Régulation post-transcriptionnelle du gène unc-54 de Caenorhabditis elegans identifiée in vivo par un système de double rapporteurs fluorescents
| Auteur / Autrice : | Cécile Quéré |
| Direction : | Denis Dupuy |
| Type : | Thèse de doctorat |
| Discipline(s) : | Génétique |
| Date : | Soutenance le 17/12/2014 |
| Etablissement(s) : | Bordeaux |
| Ecole(s) doctorale(s) : | École doctorale Sciences de la vie et de la santé (Talence, Gironde ; 1993-....) |
| Partenaire(s) de recherche : | Etablissement d'accueil : Université Bordeaux-II (1971-2013) |
| Laboratoire : ARN : Régulations naturelle et artificielle (Bordeaux ; 2007-2015) | |
| Jury : | Président / Présidente : Ijsbrand M. Kramer |
| Examinateurs / Examinatrices : Sophie Jarriault, Christophe Grosset | |
| Rapporteurs / Rapporteuses : Sophie Jarriault, Hervé Seitz | |
| DOI : | 10.70675/164f6daczb95dz4a0dzb205z596e56631471 |
Mots clés
Mots clés contrôlés
Résumé
Le développement de Caenorhabditis elegans est finement régulé et aboutit au nombre constant de 959 cellules par individu. Une partie de ces régulations repose sur les microARN, ARN simple brin d’environ 22 nucléotides. Ils peuvent diminuer l'expression des gènes en ciblant des séquences homologues dans les régions 3' non transcrites (3'UTR) des ARN messagers.
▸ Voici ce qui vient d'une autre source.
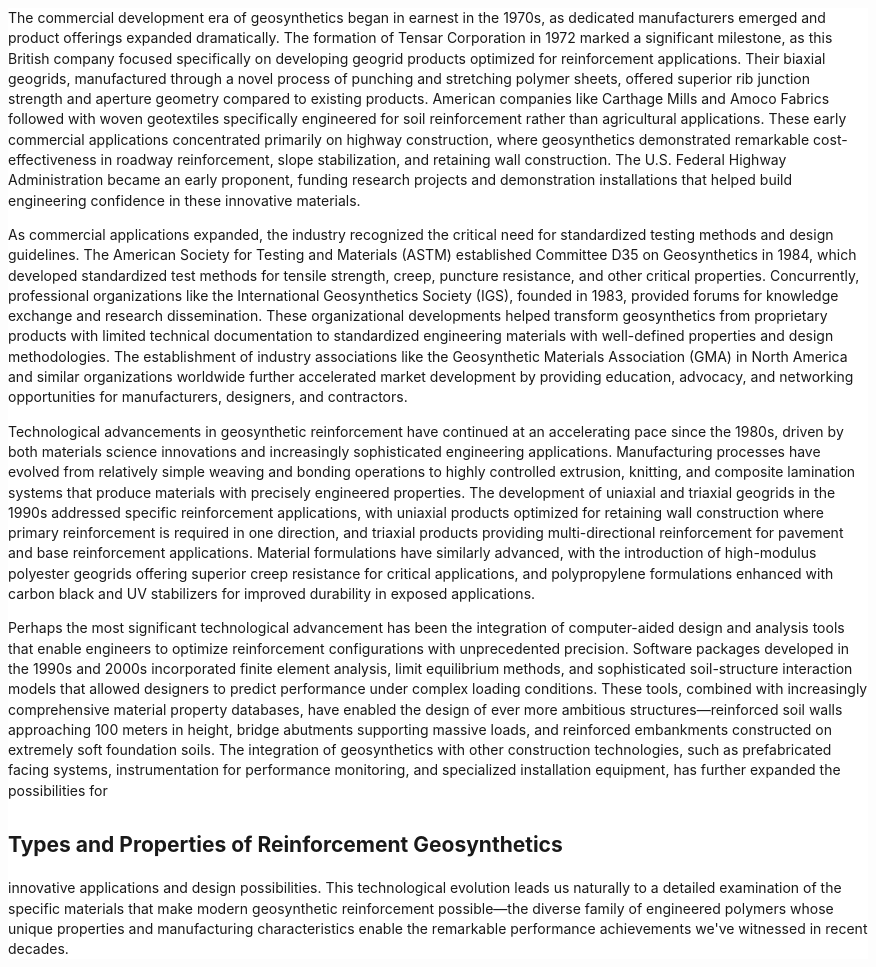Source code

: The commercial development era of geosynthetics began in earnest in the 1970s, as dedicated manufacturers emerged and product offerings expanded dramatically. The formation of Tensar Corporation in 1972 marked a significant milestone, as this British company focused specifically on developing geogrid products optimized for reinforcement applications. Their biaxial geogrids, manufactured through a novel process of punching and stretching polymer sheets, offered superior rib junction strength and aperture geometry compared to existing products. American companies like Carthage Mills and Amoco Fabrics followed with woven geotextiles specifically engineered for soil reinforcement rather than agricultural applications. These early commercial applications concentrated primarily on highway construction, where geosynthetics demonstrated remarkable cost-effectiveness in roadway reinforcement, slope stabilization, and retaining wall construction. The U.S. Federal Highway Administration became an early proponent, funding research projects and demonstration installations that helped build engineering confidence in these innovative materials.

As commercial applications expanded, the industry recognized the critical need for standardized testing methods and design guidelines. The American Society for Testing and Materials (ASTM) established Committee D35 on Geosynthetics in 1984, which developed standardized test methods for tensile strength, creep, puncture resistance, and other critical properties. Concurrently, professional organizations like the International Geosynthetics Society (IGS), founded in 1983, provided forums for knowledge exchange and research dissemination. These organizational developments helped transform geosynthetics from proprietary products with limited technical documentation to standardized engineering materials with well-defined properties and design methodologies. The establishment of industry associations like the Geosynthetic Materials Association (GMA) in North America and similar organizations worldwide further accelerated market development by providing education, advocacy, and networking opportunities for manufacturers, designers, and contractors.

Technological advancements in geosynthetic reinforcement have continued at an accelerating pace since the 1980s, driven by both materials science innovations and increasingly sophisticated engineering applications. Manufacturing processes have evolved from relatively simple weaving and bonding operations to highly controlled extrusion, knitting, and composite lamination systems that produce materials with precisely engineered properties. The development of uniaxial and triaxial geogrids in the 1990s addressed specific reinforcement applications, with uniaxial products optimized for retaining wall construction where primary reinforcement is required in one direction, and triaxial products providing multi-directional reinforcement for pavement and base reinforcement applications. Material formulations have similarly advanced, with the introduction of high-modulus polyester geogrids offering superior creep resistance for critical applications, and polypropylene formulations enhanced with carbon black and UV stabilizers for improved durability in exposed applications.

Perhaps the most significant technological advancement has been the integration of computer-aided design and analysis tools that enable engineers to optimize reinforcement configurations with unprecedented precision. Software packages developed in the 1990s and 2000s incorporated finite element analysis, limit equilibrium methods, and sophisticated soil-structure interaction models that allowed designers to predict performance under complex loading conditions. These tools, combined with increasingly comprehensive material property databases, have enabled the design of ever more ambitious structures—reinforced soil walls approaching 100 meters in height, bridge abutments supporting massive loads, and reinforced embankments constructed on extremely soft foundation soils. The integration of geosynthetics with other construction technologies, such as prefabricated facing systems, instrumentation for performance monitoring, and specialized installation equipment, has further expanded the possibilities for

## Types and Properties of Reinforcement Geosynthetics

innovative applications and design possibilities. This technological evolution leads us naturally to a detailed examination of the specific materials that make modern geosynthetic reinforcement possible—the diverse family of engineered polymers whose unique properties and manufacturing characteristics enable the remarkable performance achievements we've witnessed in recent decades.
Pour déterminer l'impact de cette régulation, nous utilisons une méthode permettant de visualiser in vivo une différence d'expression induite post-transcriptionnellement. Cette méthode se base sur l'utilisation de deux protéines fluorescentes : la GFP (verte) et la mCherry (rouge) exprimées sous le contrôle du promoteur du gène d'intérêt. La mCherry est suivie par un 3'UTR contrôle et reflète l'activité du promoteur. La GFP est suivie par le 3'UTR du gène d'intérêt et subit les mêmes régulations que le gène endogène. La différence d'expression entre les deux protéines devrait donc refléter la régulation s'opérant sur le 3'UTR du gène. La transparence de C. elegans permet de localiser les protéines rapportrices par microscopie en fluorescence à tous les stades du développement dans l'organisme entier. Initialement, le 3'UTR du gène unc-54 (myosine de type II) a été choisi comme contrôle. Le rapporteur bicolore a révélé une régulation s’opérant sur unc-54 3’UTR jusqu’ici considérée comme permissif. La régulation observée s’opère dans les muscles et les neurones ADF. La caractérisation de cette régulation a permis de mettre en évidence le rôle potentiel de mir-1820. Le profil d’expression de mir-1820 a pu être établi grâce à une fusion avec la GFP et correspond au profil des régulations observées sur unc-54 3’UTR.